Corren, como siempre, tiempos violentos. La violencia germina en el hombre porque la libertad, junto con el Amor, es lo más sagrado de la existencia. Gozamos, por tanto, del derecho fundamental de rechazarnos, odiarnos o eliminarnos entre nosotros.

Hace unas semanas, el periodista Iñaki Gabilondo declaraba, en relación al debate sobre el endurecimiento de la prisión permanente revisable, que esta «tiene muy poco que ver con la erradicación de los crímenes más abominables, y desde luego está más vinculado a esa fantasía del hombre de creer que a través del castigo se puede acabar con lo que le horroriza».

Las leyes, ha demostrado la historia, no pueden reinstaurar la justicia, porque la justicia emana del corazón de los hombres que se conocen a sí mismos y, por ende, se saben libres. Así, quien ve la necesidad de establecer límites y quien los acata por miedo es poco más que un peón en manos de la inconsciencia. Y en eso nos hemos convertido, en supervivientes maniatados por leyes escritas o no escritas, bombas de relojería cruzándose cada día hasta que un hecho fortuito, o no tanto, haga estallar el sufrimiento acumulado por incontables experiencias dolorosas no digeridas.

El miedo permanece latente en el cuarto oscuro de nuestra psique, donde abandonamos al olvido momentáneo cada comentario hiriente, mirada de desaprobación o actitud recriminatoria del que somos blanco a lo largo del camino.

Así que eso es todo. O estamos en Amor o bajo capas enrolladas y malolientes de dolor sedimentado. El proceso de llegar a odiarse a uno mismo, y por tanto odiar al mundo, resulta increíblemente fácil. Es fácil que un progenitor nos reproche a su manera el no encajar en su concepto de buen hijo, es fácil que un profesor solo sepa identificar nuestros puntos débiles, es muy fácil dar permiso a alguien a quien creemos amar para que contribuya a empeorar nuestras llagas emocionales.

Pasan los años, las heridas mutan, se enquistan o cicatrizan en falso. En un ejercicio de burdo autoengaño creemos que las malas experiencias nos han hecho más fuertes, resilientes a cualquier prueba que la vida nos depare. Pero la fortaleza forjada con sufrimiento no sanado es un espejismo. Soportamos la presión laboral para mantener las necesidades creadas; aguantamos a nuestra pareja a base de tomar oxígeno en brazos de otros de vez en cuando; resistimos ante una vida derrumbada porque vemos que los demás no lo llevan mucho mejor. Soportamos lo insoportable porque no recordamos, ni nadie nos ha mostrado, otro camino.

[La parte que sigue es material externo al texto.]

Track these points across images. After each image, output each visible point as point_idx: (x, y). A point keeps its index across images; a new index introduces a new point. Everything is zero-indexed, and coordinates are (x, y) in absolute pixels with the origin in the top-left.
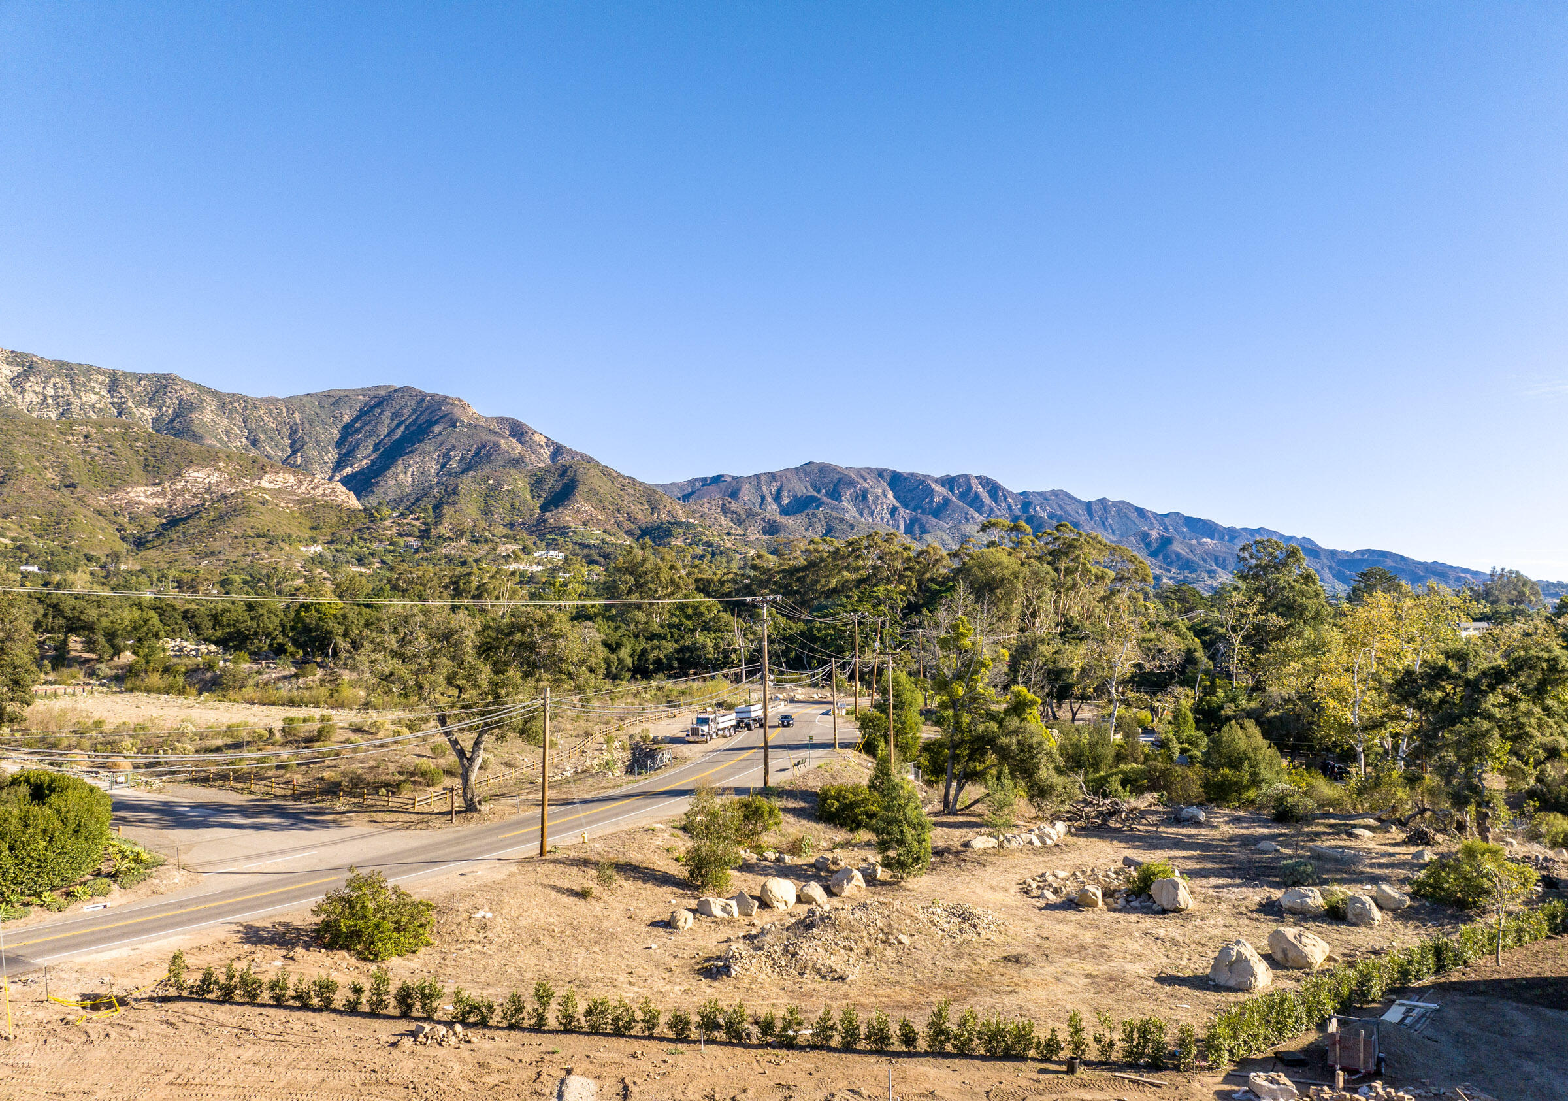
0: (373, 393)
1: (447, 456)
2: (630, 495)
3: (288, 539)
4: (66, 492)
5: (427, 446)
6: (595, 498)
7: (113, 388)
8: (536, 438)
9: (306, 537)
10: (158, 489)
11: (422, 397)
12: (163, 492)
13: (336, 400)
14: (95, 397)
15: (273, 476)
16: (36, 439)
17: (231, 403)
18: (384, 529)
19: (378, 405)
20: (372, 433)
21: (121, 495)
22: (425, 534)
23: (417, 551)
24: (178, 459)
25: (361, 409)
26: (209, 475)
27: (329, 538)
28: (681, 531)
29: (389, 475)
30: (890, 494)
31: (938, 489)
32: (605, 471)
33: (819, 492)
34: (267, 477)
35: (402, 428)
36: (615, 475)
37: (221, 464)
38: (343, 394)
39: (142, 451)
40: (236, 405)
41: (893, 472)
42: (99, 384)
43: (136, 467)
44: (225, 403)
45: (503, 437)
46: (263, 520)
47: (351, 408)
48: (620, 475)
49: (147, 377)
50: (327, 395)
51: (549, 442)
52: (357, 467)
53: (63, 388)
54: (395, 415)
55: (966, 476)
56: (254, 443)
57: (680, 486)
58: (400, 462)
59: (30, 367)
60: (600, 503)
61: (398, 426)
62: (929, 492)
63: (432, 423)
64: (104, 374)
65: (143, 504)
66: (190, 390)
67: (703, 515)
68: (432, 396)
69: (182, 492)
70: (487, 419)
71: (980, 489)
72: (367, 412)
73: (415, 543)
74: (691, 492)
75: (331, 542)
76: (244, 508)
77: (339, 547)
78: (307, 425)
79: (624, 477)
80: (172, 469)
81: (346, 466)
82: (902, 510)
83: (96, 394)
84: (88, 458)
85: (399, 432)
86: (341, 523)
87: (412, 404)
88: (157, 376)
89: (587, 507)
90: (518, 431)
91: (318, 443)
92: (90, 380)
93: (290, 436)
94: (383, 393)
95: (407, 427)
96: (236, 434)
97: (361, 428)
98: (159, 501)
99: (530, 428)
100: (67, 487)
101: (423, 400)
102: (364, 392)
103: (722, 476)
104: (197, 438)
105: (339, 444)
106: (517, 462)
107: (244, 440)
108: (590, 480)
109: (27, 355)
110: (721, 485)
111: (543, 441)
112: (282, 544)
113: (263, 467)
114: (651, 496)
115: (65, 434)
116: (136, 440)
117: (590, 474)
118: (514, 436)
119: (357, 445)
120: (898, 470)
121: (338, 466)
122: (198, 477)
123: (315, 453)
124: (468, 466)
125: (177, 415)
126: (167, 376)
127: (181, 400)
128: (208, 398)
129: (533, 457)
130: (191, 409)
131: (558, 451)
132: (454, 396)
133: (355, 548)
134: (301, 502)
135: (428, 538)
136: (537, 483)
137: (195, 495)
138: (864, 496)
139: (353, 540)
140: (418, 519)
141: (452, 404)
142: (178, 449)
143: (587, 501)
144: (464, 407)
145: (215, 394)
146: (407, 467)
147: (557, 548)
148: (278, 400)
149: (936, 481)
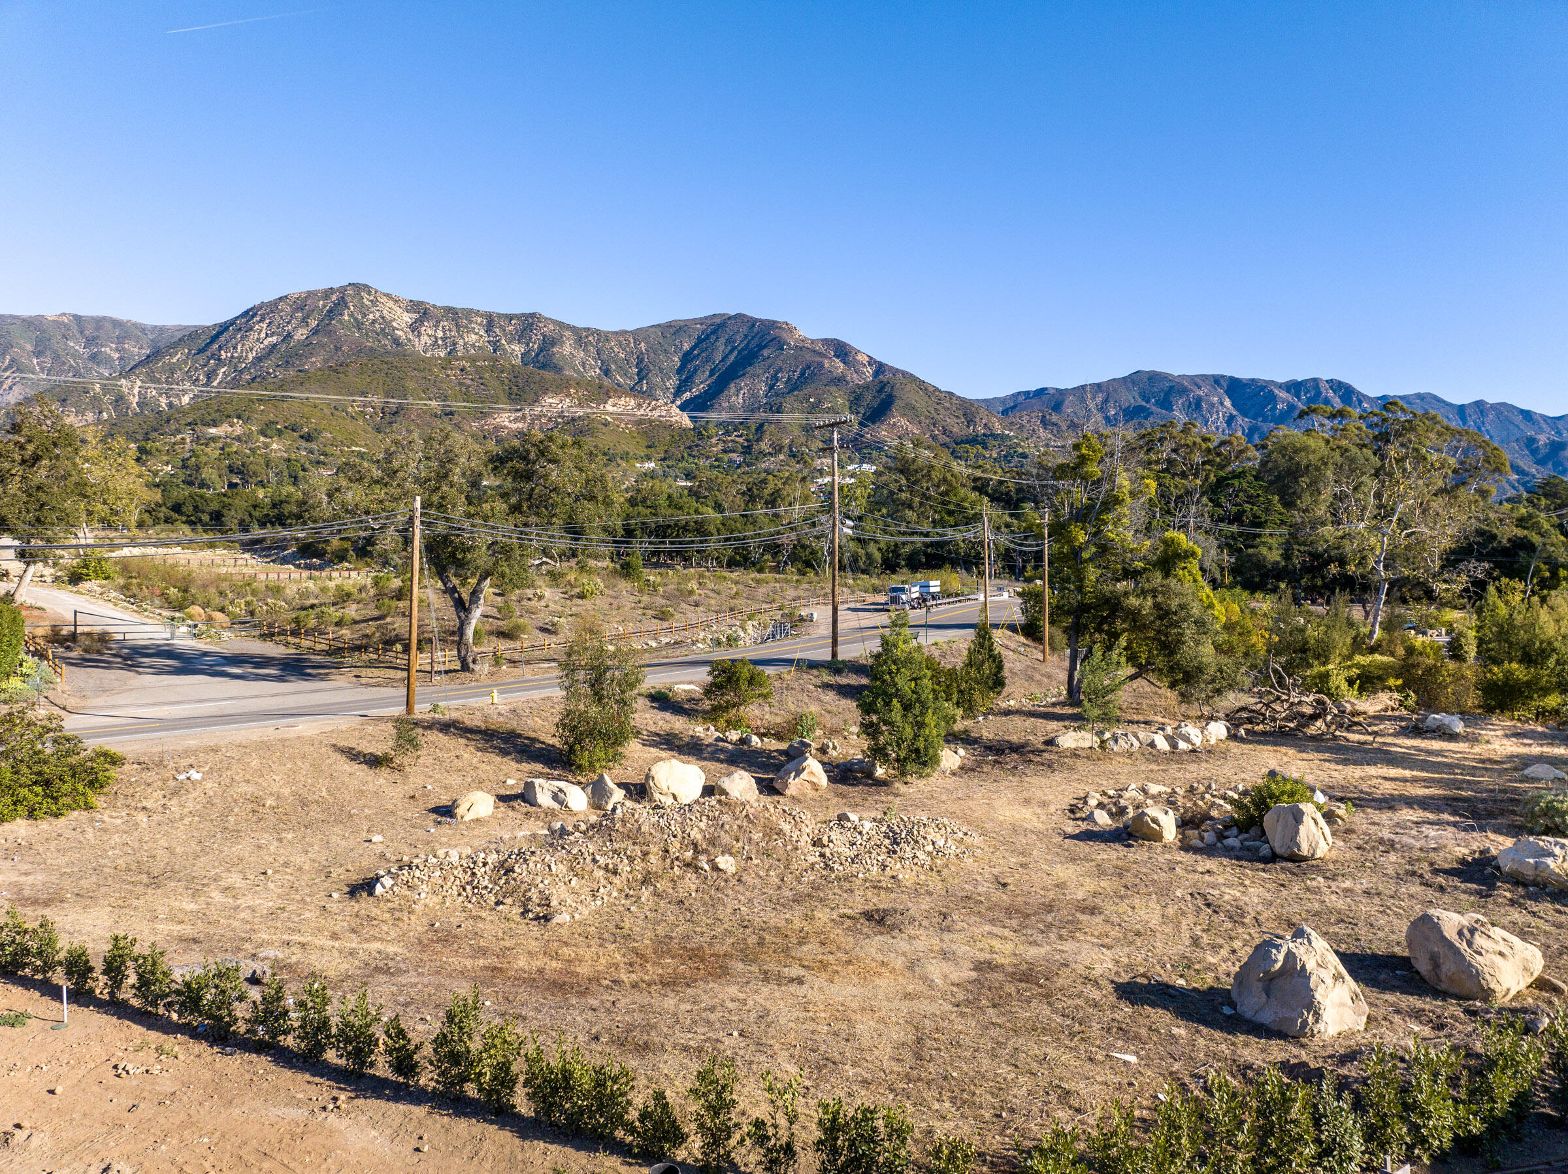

Pero el miedo no es sino la sombra del Amor y es, por tanto, abrazando el máximo dolor y temor posibles cuando, agotados, cedemos y nos abandonamos a la muerte de lo irreal. Cuando todos los mecanismos de aletargamiento pierden efectividad, cuando el dinero, el sexo o el poder no consiguen contener por más tiempo la riada de la insatisfacción solo queda el salto al abismo de la aceptación y el perdón. Aceptar que cualquier experiencia dolorosa trata de recordarnos que olvidamos fluir con la vida, y que perdonar y perdonarnos es el peaje inevitable para reconectar con la paz. No importa si herimos o fuimos heridos, si el objeto de nuestras disculpas o nuestro rencor ya no forma parte del presente. El perdón es un estado de Ser y como tal no se supedita al tiempo ni al espacio, no entiende de formulismos ni protocolos de actuación.

El perdón no requiere destinatarios de carne y hueso, ni testigos, no exige despliegues de arrepentimiento, tan solo silencio, desnudo y sincero, y la más pura intención de volver a empezar.